Bisnis.com, JAKARTA—PT Bakrie & Brothers Tbk. (BNBR) berencana melakukan restrukturisasi utang sebesar Rp7,8 triliun pada tahun depan. Adapun, pada tahun ini telah perusahaan merestrukturisasi utang senilai Rp9,38 triliun.
Direktur Keuangan BNBR Achmad Amri Aswono Putro menyampaikan, pada tahun depan perusahaan mengupayakan restrukturiasi utang kepada 1-2 debitur. Dua utang yang akan direstrukturiasi masing-masing senilai Rp6 triliun dan Rp1,8 triliun.
“Tahun depan kami ada rencana restrukturisasi utang Rp6 triliun dan Rp1,8 triliun, kemungkinan pakai buku [laporan keuangan] per Desember 2018,” tuturnya setelah Rapat Umum Pemegang Saham Luar Biasa (RUPSLB), Rabu (21/11/2018).
Namun demikian, sambungnya, perseroan kini akan fokus menyelesaikan restrukturisasi utang sejumlah Rp9,38 triliun setelah mendapatkan persetujuan pemegang saham. Dalam RUPSLB, 66,69% menyetujui aksi korporasi tersebut.

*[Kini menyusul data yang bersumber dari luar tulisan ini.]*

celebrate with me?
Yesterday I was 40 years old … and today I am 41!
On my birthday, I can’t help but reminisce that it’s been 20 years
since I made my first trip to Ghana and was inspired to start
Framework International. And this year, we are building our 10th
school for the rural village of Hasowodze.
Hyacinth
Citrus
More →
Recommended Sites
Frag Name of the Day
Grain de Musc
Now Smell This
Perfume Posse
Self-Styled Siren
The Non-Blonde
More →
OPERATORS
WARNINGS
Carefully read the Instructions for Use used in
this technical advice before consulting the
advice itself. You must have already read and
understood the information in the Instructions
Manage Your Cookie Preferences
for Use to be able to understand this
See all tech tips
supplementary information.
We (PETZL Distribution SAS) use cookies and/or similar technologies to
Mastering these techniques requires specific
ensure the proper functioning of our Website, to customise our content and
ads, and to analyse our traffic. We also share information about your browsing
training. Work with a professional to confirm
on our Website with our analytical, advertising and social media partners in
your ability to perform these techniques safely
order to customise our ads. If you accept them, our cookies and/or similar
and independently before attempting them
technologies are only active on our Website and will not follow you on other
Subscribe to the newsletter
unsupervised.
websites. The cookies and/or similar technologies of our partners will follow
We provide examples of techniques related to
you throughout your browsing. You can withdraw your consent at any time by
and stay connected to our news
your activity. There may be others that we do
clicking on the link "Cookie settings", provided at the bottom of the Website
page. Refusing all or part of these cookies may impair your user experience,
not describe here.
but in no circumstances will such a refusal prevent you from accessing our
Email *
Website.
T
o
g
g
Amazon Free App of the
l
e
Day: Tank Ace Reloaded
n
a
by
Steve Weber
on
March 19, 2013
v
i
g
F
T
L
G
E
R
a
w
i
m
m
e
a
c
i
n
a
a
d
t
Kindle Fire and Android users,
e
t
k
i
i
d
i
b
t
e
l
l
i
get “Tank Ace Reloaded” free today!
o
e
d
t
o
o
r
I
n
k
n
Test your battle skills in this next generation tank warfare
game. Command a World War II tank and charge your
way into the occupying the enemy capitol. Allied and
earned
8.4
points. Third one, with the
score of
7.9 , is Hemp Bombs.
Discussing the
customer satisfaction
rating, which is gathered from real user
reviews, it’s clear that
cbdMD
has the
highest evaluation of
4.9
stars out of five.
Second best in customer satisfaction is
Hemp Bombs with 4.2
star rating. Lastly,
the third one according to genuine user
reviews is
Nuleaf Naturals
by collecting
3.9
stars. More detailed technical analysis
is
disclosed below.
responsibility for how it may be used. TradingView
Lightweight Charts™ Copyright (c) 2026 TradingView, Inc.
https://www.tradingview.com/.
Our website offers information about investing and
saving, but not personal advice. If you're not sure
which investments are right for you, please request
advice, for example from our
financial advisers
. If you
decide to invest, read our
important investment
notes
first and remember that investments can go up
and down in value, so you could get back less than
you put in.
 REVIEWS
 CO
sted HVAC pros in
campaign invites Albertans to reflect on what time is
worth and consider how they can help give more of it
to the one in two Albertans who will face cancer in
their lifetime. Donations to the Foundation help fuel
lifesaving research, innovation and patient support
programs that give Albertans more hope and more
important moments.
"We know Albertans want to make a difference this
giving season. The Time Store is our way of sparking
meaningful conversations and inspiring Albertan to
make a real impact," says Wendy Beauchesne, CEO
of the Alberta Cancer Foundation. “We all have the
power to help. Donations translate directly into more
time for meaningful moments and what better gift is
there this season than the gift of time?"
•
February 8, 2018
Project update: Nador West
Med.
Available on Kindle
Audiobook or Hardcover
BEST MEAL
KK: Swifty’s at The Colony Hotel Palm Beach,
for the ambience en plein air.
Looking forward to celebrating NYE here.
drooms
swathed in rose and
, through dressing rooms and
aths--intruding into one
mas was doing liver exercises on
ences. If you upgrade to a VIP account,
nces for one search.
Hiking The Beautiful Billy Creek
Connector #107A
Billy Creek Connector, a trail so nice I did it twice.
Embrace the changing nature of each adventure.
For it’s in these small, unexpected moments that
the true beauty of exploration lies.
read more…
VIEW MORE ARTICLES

Restrukturisasi dilakukan dengan melakukan konversi utang menjadi saham baru sebanyak 8,65 miliar lembar saham dan menerbitkan Obligasi Wajib Konversi (OWK) 137,97 miliar. Dengan demikian, secara total perusahaan akan menerbitkan saham baru atau private placement sebesar 146,63 miliar lembar saham atau 92,37% dari modal ditempatkan dan disetor.
Harga pelaksanaan Rp64 per saham atau lebih tinggi dari saham BNBR saat ini yang terjerembab di level Rp50. Padahal, pada akhir Mei 2018 perseroan melakukan reverse stock dengan rasio 10:1 sehingga sahamnya mencapai posisi Rp500.
Utang yang dikonversi menjadi saham ialah kepada tiga kreditur, yakni Fountain City Investment Ltd. sebesar Rp2,91 triliun, Levoca Enterprise Ltd. senilai Rp6,37 triliun, dan Daley Capital Ltd. sejumlah Rp100,39 miliar.
Dengan dilakukannya private placement ini, utang perseroan akan berkurang hingga 44,08%. Ekuitas perseroan juga dapat bertumbuh.
Per September 2018, BNBR mencatatkan defisiensi modal sebesar Rp7,23 triliun. Menurut Amri, dalam laporan keuangan per Desember 2018 nanti, perseroan dapat berbalik mencatatkan ekuitas Rp2 triliun.
Direktur Utama BNBR Bobby Gafur Umar menyampaikan, sebelum restrukturisasi utang, perseroan terbebani bunga Rp1 triliun setiap tahun. Seiring dengan berjalannya waktu, dicarilah jalan tengah dengan kreditur agar perusahaan bisa menuntaskan kewajibannya.
“Makanya untuk mengurangi liabilitas, kami memberikan opsi debt to swap dan OWK,” tuturnya.
Adapun, rentang waktu penerbitan OWK dilakukan dalam 5 tahun ke depan. Menurutnya, realisasi aksi korporasi itu dapat dipertimbangkan sesuai kesepakatan antara perusahaan dengan pihak kreditur.